# Source:
I've got the XBR-55X810C which runs on Android, so I don't know if Sony's "smart" sets are slightly different. Makes sense that the 4K works well as that is Android as well.


----------



## Phil T (Oct 29, 2003)

The KDL-52XBR4 is not a smart TV and does not run on Android. I got mine at Circuit City as an open box in 2008. I has been a great TV over the years but is not 4K. It is a LCD flat screen but very thick with a wide bezel and the thing must weigh about 100 lbs! I have it in the basement and it is still running strong.

I replaced it with a XBR-65X750D that is LED, Android,4K and weighs a lot less. Hard to believe that the "new" TV is almost 5 years old.


----------



## John Conover (Oct 23, 2019)

I like my XBR but could do without all the apps as I don't use them. I got it on sale a week before the Superbowl 4-5 years back mainly because of Sony's ability to upscale lower resolution video. Now the higher end TV's are OLED so I guess my set is considered old. Still have a 24 or 27(don't remember which) inch Sony from the early 90's running in the basement(probably why I still prefer Sony's.)


----------



## chiguy50 (Nov 9, 2009)

John Conover said:


> I like my XBR but could do without all the apps as I don't use them. I got it on sale a week before the Superbowl 4-5 years back mainly because of Sony's ability to upscale lower resolution video. Now the higher end TV's are OLED so I guess my set is considered old. Still have a 24 or 27(don't remember which) inch Sony from the early 90's running in the basement(probably why I still prefer Sony's.)


The XBR4/5 series was one of the best FALD LCD TV's Sony has made (along with the XBR8) before the move to Android. I had both a 46XBR5 and a 32XBR4; they served me well for years and might still be in operation somewhere as I sold them when I moved up to newer models.

FWIW, Sony's high end is not limited to OLED. They still make very good FALD LCD TVs, and you might want to look into one of them, such as the X950 series.


----------

# Records provided:
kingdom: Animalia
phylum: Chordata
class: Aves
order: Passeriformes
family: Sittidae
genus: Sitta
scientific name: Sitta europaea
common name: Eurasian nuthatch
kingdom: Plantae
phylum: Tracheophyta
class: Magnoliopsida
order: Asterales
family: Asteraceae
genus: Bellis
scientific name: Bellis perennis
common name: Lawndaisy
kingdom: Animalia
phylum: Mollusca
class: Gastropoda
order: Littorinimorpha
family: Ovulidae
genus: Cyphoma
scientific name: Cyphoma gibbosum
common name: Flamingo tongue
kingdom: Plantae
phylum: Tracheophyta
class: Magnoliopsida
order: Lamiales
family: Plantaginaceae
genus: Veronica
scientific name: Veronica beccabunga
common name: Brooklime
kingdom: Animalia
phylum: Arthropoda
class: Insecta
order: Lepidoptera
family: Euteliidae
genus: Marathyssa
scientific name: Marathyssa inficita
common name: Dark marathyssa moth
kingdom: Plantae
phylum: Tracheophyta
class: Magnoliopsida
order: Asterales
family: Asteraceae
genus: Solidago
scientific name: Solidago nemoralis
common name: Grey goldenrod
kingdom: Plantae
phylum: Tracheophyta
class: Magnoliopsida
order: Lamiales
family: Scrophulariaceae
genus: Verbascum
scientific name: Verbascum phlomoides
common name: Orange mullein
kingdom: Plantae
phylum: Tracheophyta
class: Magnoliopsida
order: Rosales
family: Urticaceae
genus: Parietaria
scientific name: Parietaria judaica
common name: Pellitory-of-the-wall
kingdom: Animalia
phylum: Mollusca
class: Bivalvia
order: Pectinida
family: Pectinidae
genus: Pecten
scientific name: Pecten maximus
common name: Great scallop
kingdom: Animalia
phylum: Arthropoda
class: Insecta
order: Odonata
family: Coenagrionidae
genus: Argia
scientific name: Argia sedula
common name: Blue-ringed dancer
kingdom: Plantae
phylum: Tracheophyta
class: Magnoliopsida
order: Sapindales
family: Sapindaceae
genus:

# Given request 1:
Can you copy the forum thread word for word, from "The XBR4/5 series" up to and including "the X950 series."?
# Given request 2:
In the forum thread, where did Phil T get the KDL-52XBR4?

# Response 1:
The XBR4/5 series was one of the best FALD LCD TV's Sony has made (along with the XBR8) before the move to Android. I had both a 46XBR5 and a 32XBR4; they served me well for years and might still be in operation somewhere as I sold them when I moved up to newer models.

FWIW, Sony's high end is not limited to OLED. They still make very good FALD LCD TVs, and you might want to look into one of them, such as the X950 series.

# Response 2:
At Circuit City, as an open box, in 2008.